■ **Fragmento seleccionado**:
::::::::::

El puesto de Las Pedrizas

 

Mi reclamo veterano, curtido en multitud de lances cuquilleros, lleva haciendo sobre el pulpitillo un trabajo excelente, realizando salidas intermitentes con la intención de no atosigar al campo. De vez en cuando emplea paradas sonoras de forma intencionada, siempre magistrales, a las que me tiene acostumbrado, para escuchar las posibles réplicas de las camperas a los continuos mensajes que pregona desde su atalaya…

Aún no hay respuesta… sigue el silencio del monte… y mientras, mi mejor pájaro, sigue afanado en su labor de eliminar el mutismo desesperante en el que se encuentran las perdices, tratando de obtener por todos los medios algún mensaje retador de las patirrojas. Para ello, abomba su pecho y emplea cantos y sonidos caracterizados por una gran sonoridad, engallado, expectante… rozando las plumas encrestadas de su cabeza en el techo de la jaula. Cuando canta, le gusta introducir su pico entre los alambres de su habitáculo, queriendo así que sus ecos sonoros alcancen una mayor distancia.

::::::::::

■ **Enunciado**: Transcribe sin cambios la parte del fragmento sobre el puesto de Las Pedrizas que va entre «Aún no hay respuesta…» y «una mayor distancia.», ambos incluidos.

■ **Datos proporcionados**:

::::::::::

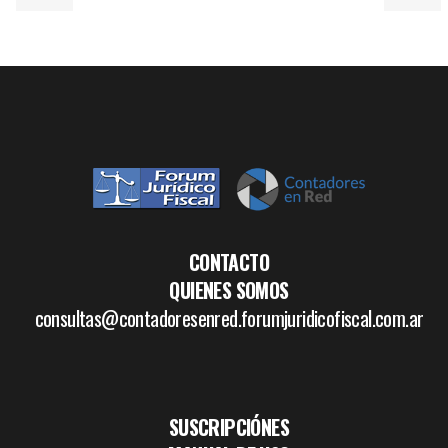
CONTACTO
QUIENES SOMOS
consultas@contadoresenred.forumjuridicofiscal.com.ar
SUSCRIPCIÓNES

::::::::::

■ **Respuesta**:
Aún no hay respuesta… sigue el silencio del monte… y mientras, mi mejor pájaro, sigue afanado en su labor de eliminar el mutismo desesperante en el que se encuentran las perdices, tratando de obtener por todos los medios algún mensaje retador de las patirrojas. Para ello, abomba su pecho y emplea cantos y sonidos caracterizados por una gran sonoridad, engallado, expectante… rozando las plumas encrestadas de su cabeza en el techo de la jaula. Cuando canta, le gusta introducir su pico entre los alambres de su habitáculo, queriendo así que sus ecos sonoros alcancen una mayor distancia.